• REQUIRED ACTION:
Set down every line of the material below word for word, keeping each line's original spelling, script, and order.

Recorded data

[Start of section]

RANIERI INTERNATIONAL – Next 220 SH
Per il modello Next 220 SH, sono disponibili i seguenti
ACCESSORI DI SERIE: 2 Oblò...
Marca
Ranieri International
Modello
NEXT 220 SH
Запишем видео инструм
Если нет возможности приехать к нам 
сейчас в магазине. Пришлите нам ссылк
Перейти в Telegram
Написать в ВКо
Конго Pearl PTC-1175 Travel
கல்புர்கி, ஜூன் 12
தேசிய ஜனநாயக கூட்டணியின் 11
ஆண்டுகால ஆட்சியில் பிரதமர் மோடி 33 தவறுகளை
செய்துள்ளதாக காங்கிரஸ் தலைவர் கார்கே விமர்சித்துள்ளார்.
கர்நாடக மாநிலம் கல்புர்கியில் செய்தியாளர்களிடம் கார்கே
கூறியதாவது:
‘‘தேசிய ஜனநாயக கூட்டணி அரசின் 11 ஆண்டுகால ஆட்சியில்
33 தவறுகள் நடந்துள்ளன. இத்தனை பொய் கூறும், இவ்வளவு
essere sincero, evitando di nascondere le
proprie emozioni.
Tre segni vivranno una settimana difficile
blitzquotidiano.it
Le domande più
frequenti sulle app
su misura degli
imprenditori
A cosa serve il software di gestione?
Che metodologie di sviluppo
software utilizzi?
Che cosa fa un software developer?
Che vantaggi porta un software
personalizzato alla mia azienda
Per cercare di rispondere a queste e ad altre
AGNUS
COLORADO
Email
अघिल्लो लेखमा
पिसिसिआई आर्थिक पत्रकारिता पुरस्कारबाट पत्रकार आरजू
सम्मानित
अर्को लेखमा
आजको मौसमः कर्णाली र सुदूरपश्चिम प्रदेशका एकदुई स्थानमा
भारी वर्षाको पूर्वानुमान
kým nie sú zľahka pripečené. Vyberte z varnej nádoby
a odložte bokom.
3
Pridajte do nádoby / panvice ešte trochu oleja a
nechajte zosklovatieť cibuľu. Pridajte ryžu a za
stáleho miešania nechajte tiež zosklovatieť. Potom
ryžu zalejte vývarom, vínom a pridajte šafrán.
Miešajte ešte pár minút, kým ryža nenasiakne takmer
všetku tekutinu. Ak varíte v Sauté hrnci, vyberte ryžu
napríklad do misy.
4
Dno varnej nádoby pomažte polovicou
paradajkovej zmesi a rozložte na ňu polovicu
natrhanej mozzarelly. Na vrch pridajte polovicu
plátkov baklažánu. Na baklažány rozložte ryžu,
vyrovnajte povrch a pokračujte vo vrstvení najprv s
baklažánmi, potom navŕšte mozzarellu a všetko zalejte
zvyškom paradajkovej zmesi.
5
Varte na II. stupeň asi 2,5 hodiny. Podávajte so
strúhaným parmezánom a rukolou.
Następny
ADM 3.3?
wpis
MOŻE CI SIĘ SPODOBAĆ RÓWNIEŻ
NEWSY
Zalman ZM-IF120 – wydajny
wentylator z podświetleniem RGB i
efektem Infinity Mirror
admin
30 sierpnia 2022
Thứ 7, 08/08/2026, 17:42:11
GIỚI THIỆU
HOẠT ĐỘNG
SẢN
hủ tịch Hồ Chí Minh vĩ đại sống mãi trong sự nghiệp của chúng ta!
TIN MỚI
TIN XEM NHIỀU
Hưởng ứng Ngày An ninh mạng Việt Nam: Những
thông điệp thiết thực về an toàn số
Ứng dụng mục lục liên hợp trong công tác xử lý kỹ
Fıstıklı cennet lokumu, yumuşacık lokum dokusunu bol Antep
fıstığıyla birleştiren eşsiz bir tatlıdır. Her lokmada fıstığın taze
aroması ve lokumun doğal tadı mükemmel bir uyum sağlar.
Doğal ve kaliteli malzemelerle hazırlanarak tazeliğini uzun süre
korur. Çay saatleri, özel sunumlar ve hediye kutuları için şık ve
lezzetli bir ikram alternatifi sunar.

[End of section]

• EXPECTED OUTPUT:
RANIERI INTERNATIONAL – Next 220 SH
Per il modello Next 220 SH, sono disponibili i seguenti
ACCESSORI DI SERIE: 2 Oblò...
Marca
Ranieri International
Modello
NEXT 220 SH
Запишем видео инструм
Если нет возможности приехать к нам 
сейчас в магазине. Пришлите нам ссылк
Перейти в Telegram
Написать в ВКо
Конго Pearl PTC-1175 Travel
கல்புர்கி, ஜூன் 12
தேசிய ஜனநாயக கூட்டணியின் 11
ஆண்டுகால ஆட்சியில் பிரதமர் மோடி 33 தவறுகளை
செய்துள்ளதாக காங்கிரஸ் தலைவர் கார்கே விமர்சித்துள்ளார்.
கர்நாடக மாநிலம் கல்புர்கியில் செய்தியாளர்களிடம் கார்கே
கூறியதாவது:
‘‘தேசிய ஜனநாயக கூட்டணி அரசின் 11 ஆண்டுகால ஆட்சியில்
33 தவறுகள் நடந்துள்ளன. இத்தனை பொய் கூறும், இவ்வளவு
essere sincero, evitando di nascondere le
proprie emozioni.
Tre segni vivranno una settimana difficile
blitzquotidiano.it
Le domande più
frequenti sulle app
su misura degli
imprenditori
A cosa serve il software di gestione?
Che metodologie di sviluppo
software utilizzi?
Che cosa fa un software developer?
Che vantaggi porta un software
personalizzato alla mia azienda
Per cercare di rispondere a queste e ad altre
AGNUS
COLORADO
Email
अघिल्लो लेखमा
पिसिसिआई आर्थिक पत्रकारिता पुरस्कारबाट पत्रकार आरजू
सम्मानित
अर्को लेखमा
आजको मौसमः कर्णाली र सुदूरपश्चिम प्रदेशका एकदुई स्थानमा
भारी वर्षाको पूर्वानुमान
kým nie sú zľahka pripečené. Vyberte z varnej nádoby
a odložte bokom.
3
Pridajte do nádoby / panvice ešte trochu oleja a
nechajte zosklovatieť cibuľu. Pridajte ryžu a za
stáleho miešania nechajte tiež zosklovatieť. Potom
ryžu zalejte vývarom, vínom a pridajte šafrán.
Miešajte ešte pár minút, kým ryža nenasiakne takmer
všetku tekutinu. Ak varíte v Sauté hrnci, vyberte ryžu
napríklad do misy.
4
Dno varnej nádoby pomažte polovicou
paradajkovej zmesi a rozložte na ňu polovicu
natrhanej mozzarelly. Na vrch pridajte polovicu
plátkov baklažánu. Na baklažány rozložte ryžu,
vyrovnajte povrch a pokračujte vo vrstvení najprv s
baklažánmi, potom navŕšte mozzarellu a všetko zalejte
zvyškom paradajkovej zmesi.
5
Varte na II. stupeň asi 2,5 hodiny. Podávajte so
strúhaným parmezánom a rukolou.
Następny
ADM 3.3?
wpis
MOŻE CI SIĘ SPODOBAĆ RÓWNIEŻ
NEWSY
Zalman ZM-IF120 – wydajny
wentylator z podświetleniem RGB i
efektem Infinity Mirror
admin
30 sierpnia 2022
Thứ 7, 08/08/2026, 17:42:11
GIỚI THIỆU
HOẠT ĐỘNG
SẢN
hủ tịch Hồ Chí Minh vĩ đại sống mãi trong sự nghiệp của chúng ta!
TIN MỚI
TIN XEM NHIỀU
Hưởng ứng Ngày An ninh mạng Việt Nam: Những
thông điệp thiết thực về an toàn số
Ứng dụng mục lục liên hợp trong công tác xử lý kỹ
Fıstıklı cennet lokumu, yumuşacık lokum dokusunu bol Antep
fıstığıyla birleştiren eşsiz bir tatlıdır. Her lokmada fıstığın taze
aroması ve lokumun doğal tadı mükemmel bir uyum sağlar.
Doğal ve kaliteli malzemelerle hazırlanarak tazeliğini uzun süre
korur. Çay saatleri, özel sunumlar ve hediye kutuları için şık ve
lezzetli bir ikram alternatifi sunar.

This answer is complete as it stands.